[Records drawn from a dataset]

○ ○ ○ ○ ○ ○ ○

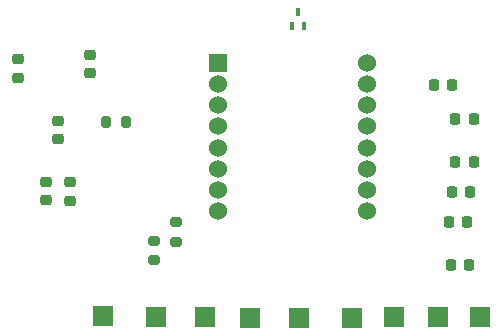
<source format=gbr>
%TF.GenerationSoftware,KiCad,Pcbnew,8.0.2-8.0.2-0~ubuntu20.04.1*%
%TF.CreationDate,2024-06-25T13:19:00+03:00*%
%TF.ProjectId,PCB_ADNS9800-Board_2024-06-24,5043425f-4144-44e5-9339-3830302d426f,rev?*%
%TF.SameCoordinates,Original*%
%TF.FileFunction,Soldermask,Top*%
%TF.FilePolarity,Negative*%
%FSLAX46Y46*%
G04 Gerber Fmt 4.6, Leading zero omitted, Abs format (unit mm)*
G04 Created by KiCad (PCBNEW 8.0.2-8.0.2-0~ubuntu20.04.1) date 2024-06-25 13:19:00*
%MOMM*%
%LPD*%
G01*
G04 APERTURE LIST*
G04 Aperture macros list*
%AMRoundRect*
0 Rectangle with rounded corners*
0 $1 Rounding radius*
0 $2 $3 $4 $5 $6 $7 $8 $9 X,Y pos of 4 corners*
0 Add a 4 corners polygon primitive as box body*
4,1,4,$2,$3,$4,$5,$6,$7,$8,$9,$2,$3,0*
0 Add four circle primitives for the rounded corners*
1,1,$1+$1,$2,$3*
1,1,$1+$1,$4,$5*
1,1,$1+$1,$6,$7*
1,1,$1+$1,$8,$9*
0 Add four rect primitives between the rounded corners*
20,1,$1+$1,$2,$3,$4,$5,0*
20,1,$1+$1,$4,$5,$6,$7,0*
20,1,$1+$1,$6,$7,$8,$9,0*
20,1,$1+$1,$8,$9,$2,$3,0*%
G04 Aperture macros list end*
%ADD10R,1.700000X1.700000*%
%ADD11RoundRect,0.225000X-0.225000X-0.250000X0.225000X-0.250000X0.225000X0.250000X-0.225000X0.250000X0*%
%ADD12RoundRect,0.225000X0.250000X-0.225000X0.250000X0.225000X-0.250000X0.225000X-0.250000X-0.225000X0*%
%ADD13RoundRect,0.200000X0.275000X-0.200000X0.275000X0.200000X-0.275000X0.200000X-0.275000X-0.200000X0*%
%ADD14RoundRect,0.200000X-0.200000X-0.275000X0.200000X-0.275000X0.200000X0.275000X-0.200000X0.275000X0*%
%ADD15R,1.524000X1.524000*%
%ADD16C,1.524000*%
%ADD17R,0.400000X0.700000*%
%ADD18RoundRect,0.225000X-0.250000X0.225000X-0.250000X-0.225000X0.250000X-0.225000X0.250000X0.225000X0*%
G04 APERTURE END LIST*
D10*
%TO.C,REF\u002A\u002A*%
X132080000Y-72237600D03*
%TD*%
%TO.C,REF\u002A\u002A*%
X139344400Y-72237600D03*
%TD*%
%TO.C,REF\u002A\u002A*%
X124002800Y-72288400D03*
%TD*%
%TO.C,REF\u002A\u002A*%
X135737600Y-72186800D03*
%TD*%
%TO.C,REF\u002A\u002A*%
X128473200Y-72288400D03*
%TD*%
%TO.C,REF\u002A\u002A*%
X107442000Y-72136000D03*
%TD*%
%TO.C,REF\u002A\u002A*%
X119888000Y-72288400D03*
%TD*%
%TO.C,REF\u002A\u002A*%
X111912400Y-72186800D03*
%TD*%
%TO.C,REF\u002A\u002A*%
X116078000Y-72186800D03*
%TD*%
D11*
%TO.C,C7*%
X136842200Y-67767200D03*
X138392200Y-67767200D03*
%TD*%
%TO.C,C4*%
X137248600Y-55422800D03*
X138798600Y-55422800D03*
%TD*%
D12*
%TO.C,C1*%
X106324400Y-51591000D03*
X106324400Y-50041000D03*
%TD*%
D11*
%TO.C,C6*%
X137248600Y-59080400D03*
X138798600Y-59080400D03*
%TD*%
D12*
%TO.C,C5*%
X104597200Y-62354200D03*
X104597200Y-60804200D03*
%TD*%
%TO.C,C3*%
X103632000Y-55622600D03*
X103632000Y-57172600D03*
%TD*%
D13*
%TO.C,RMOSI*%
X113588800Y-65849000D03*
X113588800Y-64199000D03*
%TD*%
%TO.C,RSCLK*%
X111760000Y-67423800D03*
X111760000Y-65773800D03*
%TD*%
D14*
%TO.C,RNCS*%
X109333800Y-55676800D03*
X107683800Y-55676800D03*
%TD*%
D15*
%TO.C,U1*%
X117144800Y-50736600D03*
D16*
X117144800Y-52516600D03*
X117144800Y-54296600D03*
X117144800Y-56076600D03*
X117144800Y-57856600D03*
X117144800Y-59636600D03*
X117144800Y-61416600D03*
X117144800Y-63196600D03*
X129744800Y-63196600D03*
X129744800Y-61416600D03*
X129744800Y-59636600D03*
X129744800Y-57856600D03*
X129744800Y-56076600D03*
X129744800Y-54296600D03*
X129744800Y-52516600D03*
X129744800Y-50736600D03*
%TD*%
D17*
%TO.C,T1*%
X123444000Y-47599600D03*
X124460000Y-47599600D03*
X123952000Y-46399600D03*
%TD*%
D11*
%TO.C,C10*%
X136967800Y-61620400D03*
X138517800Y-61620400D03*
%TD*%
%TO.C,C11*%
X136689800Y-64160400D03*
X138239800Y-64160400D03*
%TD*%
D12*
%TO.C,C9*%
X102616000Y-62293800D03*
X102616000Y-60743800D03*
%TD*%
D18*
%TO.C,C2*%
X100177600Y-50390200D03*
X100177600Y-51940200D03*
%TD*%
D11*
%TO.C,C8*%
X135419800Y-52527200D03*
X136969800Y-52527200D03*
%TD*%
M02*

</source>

○ ○ ○ ○ ○ ○ ○

Your goal - Transcribe each record exactly as it stands, setting aside any pictures.

Worked solution -
<source format=gbr>
%TF.GenerationSoftware,KiCad,Pcbnew,8.0.2-8.0.2-0~ubuntu20.04.1*%
%TF.CreationDate,2024-06-25T13:19:00+03:00*%
%TF.ProjectId,PCB_ADNS9800-Board_2024-06-24,5043425f-4144-44e5-9339-3830302d426f,rev?*%
%TF.SameCoordinates,Original*%
%TF.FileFunction,Soldermask,Top*%
%TF.FilePolarity,Negative*%
%FSLAX46Y46*%
G04 Gerber Fmt 4.6, Leading zero omitted, Abs format (unit mm)*
G04 Created by KiCad (PCBNEW 8.0.2-8.0.2-0~ubuntu20.04.1) date 2024-06-25 13:19:00*
%MOMM*%
%LPD*%
G01*
G04 APERTURE LIST*
G04 Aperture macros list*
%AMRoundRect*
0 Rectangle with rounded corners*
0 $1 Rounding radius*
0 $2 $3 $4 $5 $6 $7 $8 $9 X,Y pos of 4 corners*
0 Add a 4 corners polygon primitive as box body*
4,1,4,$2,$3,$4,$5,$6,$7,$8,$9,$2,$3,0*
0 Add four circle primitives for the rounded corners*
1,1,$1+$1,$2,$3*
1,1,$1+$1,$4,$5*
1,1,$1+$1,$6,$7*
1,1,$1+$1,$8,$9*
0 Add four rect primitives between the rounded corners*
20,1,$1+$1,$2,$3,$4,$5,0*
20,1,$1+$1,$4,$5,$6,$7,0*
20,1,$1+$1,$6,$7,$8,$9,0*
20,1,$1+$1,$8,$9,$2,$3,0*%
G04 Aperture macros list end*
%ADD10R,1.700000X1.700000*%
%ADD11RoundRect,0.225000X-0.225000X-0.250000X0.225000X-0.250000X0.225000X0.250000X-0.225000X0.250000X0*%
%ADD12RoundRect,0.225000X0.250000X-0.225000X0.250000X0.225000X-0.250000X0.225000X-0.250000X-0.225000X0*%
%ADD13RoundRect,0.200000X0.275000X-0.200000X0.275000X0.200000X-0.275000X0.200000X-0.275000X-0.200000X0*%
%ADD14RoundRect,0.200000X-0.200000X-0.275000X0.200000X-0.275000X0.200000X0.275000X-0.200000X0.275000X0*%
%ADD15R,1.524000X1.524000*%
%ADD16C,1.524000*%
%ADD17R,0.400000X0.700000*%
%ADD18RoundRect,0.225000X-0.250000X0.225000X-0.250000X-0.225000X0.250000X-0.225000X0.250000X0.225000X0*%
G04 APERTURE END LIST*
D10*
%TO.C,REF\u002A\u002A*%
X132080000Y-72237600D03*
%TD*%
%TO.C,REF\u002A\u002A*%
X139344400Y-72237600D03*
%TD*%
%TO.C,REF\u002A\u002A*%
X124002800Y-72288400D03*
%TD*%
%TO.C,REF\u002A\u002A*%
X135737600Y-72186800D03*
%TD*%
%TO.C,REF\u002A\u002A*%
X128473200Y-72288400D03*
%TD*%
%TO.C,REF\u002A\u002A*%
X107442000Y-72136000D03*
%TD*%
%TO.C,REF\u002A\u002A*%
X119888000Y-72288400D03*
%TD*%
%TO.C,REF\u002A\u002A*%
X111912400Y-72186800D03*
%TD*%
%TO.C,REF\u002A\u002A*%
X116078000Y-72186800D03*
%TD*%
D11*
%TO.C,C7*%
X136842200Y-67767200D03*
X138392200Y-67767200D03*
%TD*%
%TO.C,C4*%
X137248600Y-55422800D03*
X138798600Y-55422800D03*
%TD*%
D12*
%TO.C,C1*%
X106324400Y-51591000D03*
X106324400Y-50041000D03*
%TD*%
D11*
%TO.C,C6*%
X137248600Y-59080400D03*
X138798600Y-59080400D03*
%TD*%
D12*
%TO.C,C5*%
X104597200Y-62354200D03*
X104597200Y-60804200D03*
%TD*%
%TO.C,C3*%
X103632000Y-55622600D03*
X103632000Y-57172600D03*
%TD*%
D13*
%TO.C,RMOSI*%
X113588800Y-65849000D03*
X113588800Y-64199000D03*
%TD*%
%TO.C,RSCLK*%
X111760000Y-67423800D03*
X111760000Y-65773800D03*
%TD*%
D14*
%TO.C,RNCS*%
X109333800Y-55676800D03*
X107683800Y-55676800D03*
%TD*%
D15*
%TO.C,U1*%
X117144800Y-50736600D03*
D16*
X117144800Y-52516600D03*
X117144800Y-54296600D03*
X117144800Y-56076600D03*
X117144800Y-57856600D03*
X117144800Y-59636600D03*
X117144800Y-61416600D03*
X117144800Y-63196600D03*
X129744800Y-63196600D03*
X129744800Y-61416600D03*
X129744800Y-59636600D03*
X129744800Y-57856600D03*
X129744800Y-56076600D03*
X129744800Y-54296600D03*
X129744800Y-52516600D03*
X129744800Y-50736600D03*
%TD*%
D17*
%TO.C,T1*%
X123444000Y-47599600D03*
X124460000Y-47599600D03*
X123952000Y-46399600D03*
%TD*%
D11*
%TO.C,C10*%
X136967800Y-61620400D03*
X138517800Y-61620400D03*
%TD*%
%TO.C,C11*%
X136689800Y-64160400D03*
X138239800Y-64160400D03*
%TD*%
D12*
%TO.C,C9*%
X102616000Y-62293800D03*
X102616000Y-60743800D03*
%TD*%
D18*
%TO.C,C2*%
X100177600Y-50390200D03*
X100177600Y-51940200D03*
%TD*%
D11*
%TO.C,C8*%
X135419800Y-52527200D03*
X136969800Y-52527200D03*
%TD*%
M02*

</source>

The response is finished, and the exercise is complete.